-- PROVIDED MATERIAL follows --

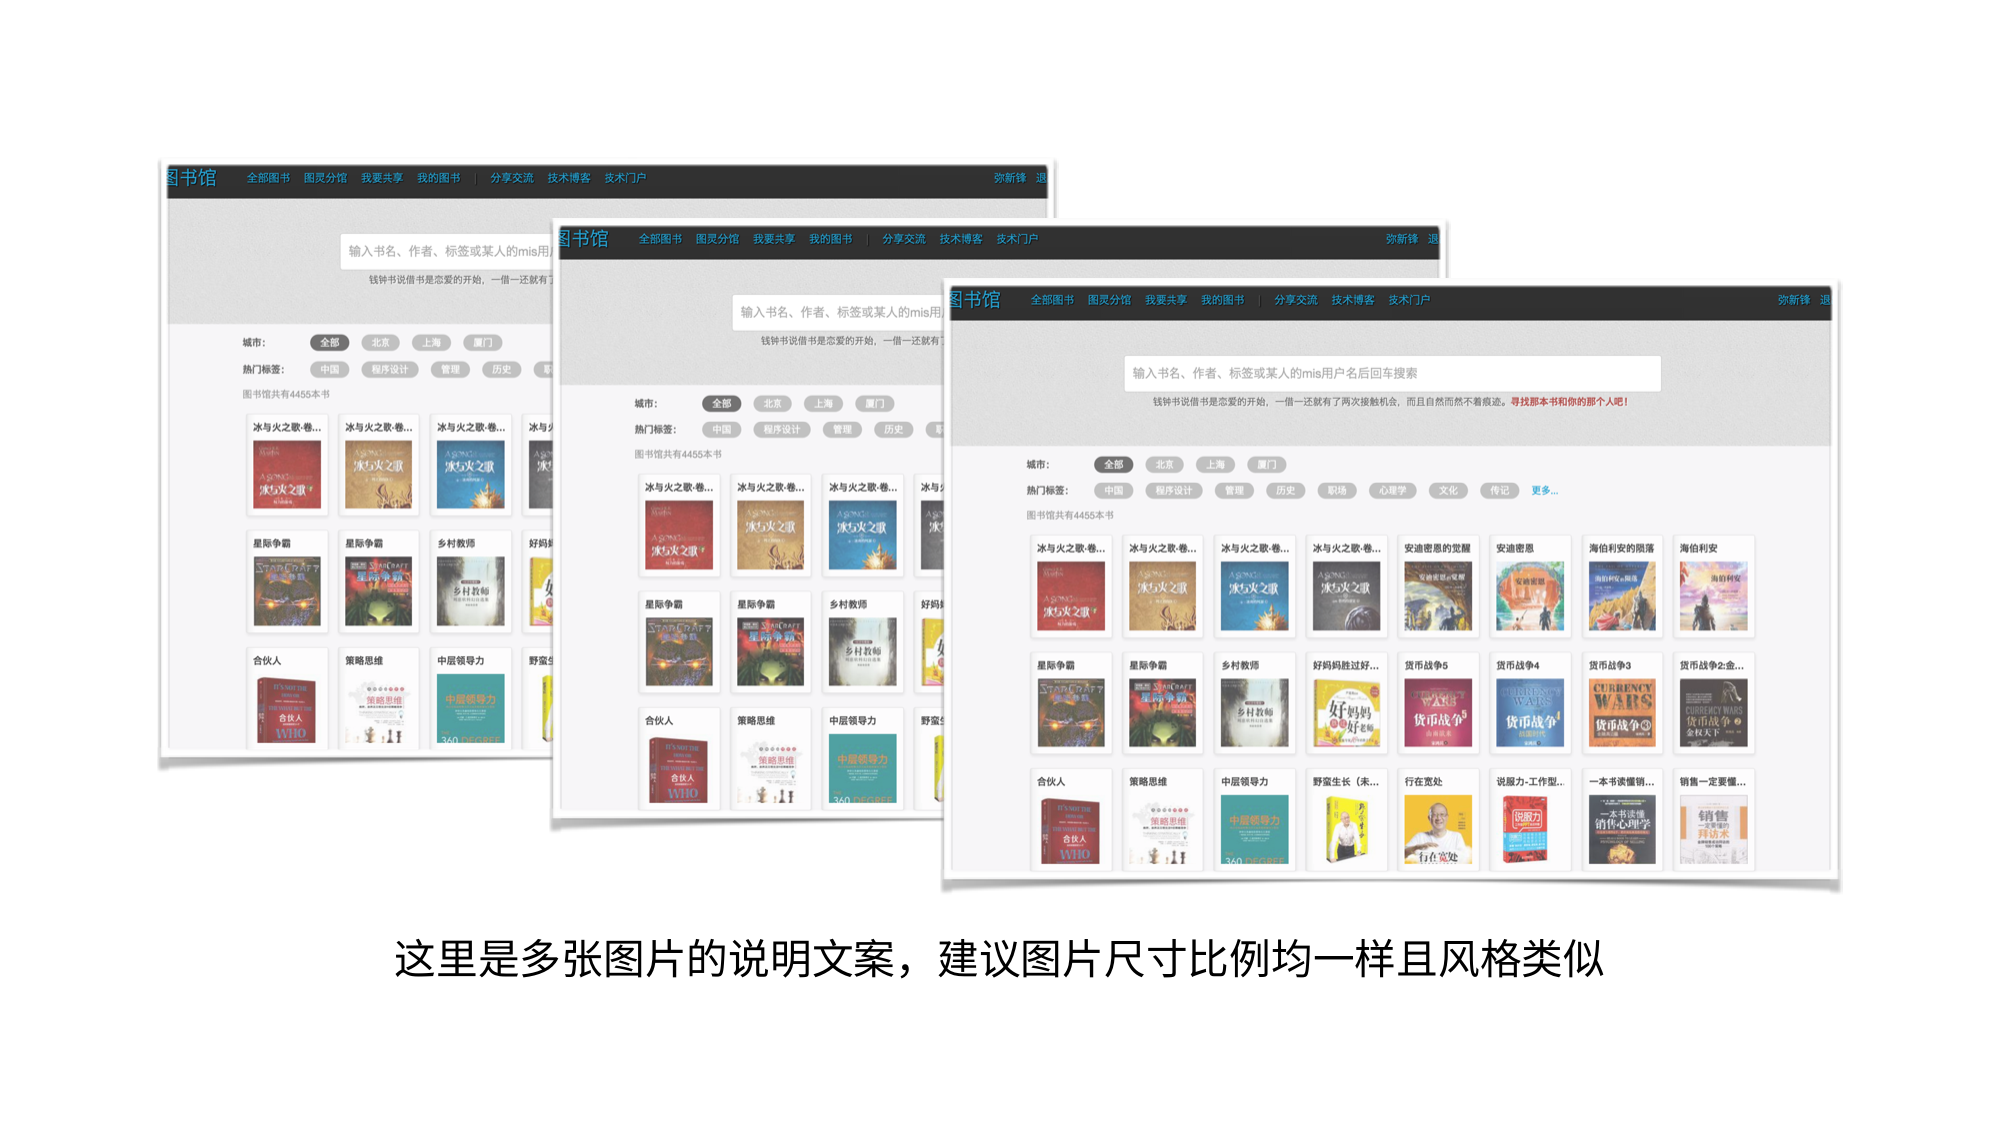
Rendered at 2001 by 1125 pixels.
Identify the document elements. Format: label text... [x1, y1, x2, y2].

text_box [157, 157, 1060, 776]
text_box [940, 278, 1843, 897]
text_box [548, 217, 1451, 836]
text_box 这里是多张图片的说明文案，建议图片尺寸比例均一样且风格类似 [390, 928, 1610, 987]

-- PROVIDED MATERIAL concluded --

## WHAT IS NEEDED
Could the lines above be copied out exactly, with no image carried over?

## THE COMPLETED TASK
Rendered at 2001 by 1125 pixels.
Identify the document elements. Format: label text... [x1, y1, x2, y2].

text_box [157, 157, 1060, 776]
text_box [940, 278, 1843, 897]
text_box [548, 217, 1451, 836]
text_box 这里是多张图片的说明文案，建议图片尺寸比例均一样且风格类似 [390, 928, 1610, 987]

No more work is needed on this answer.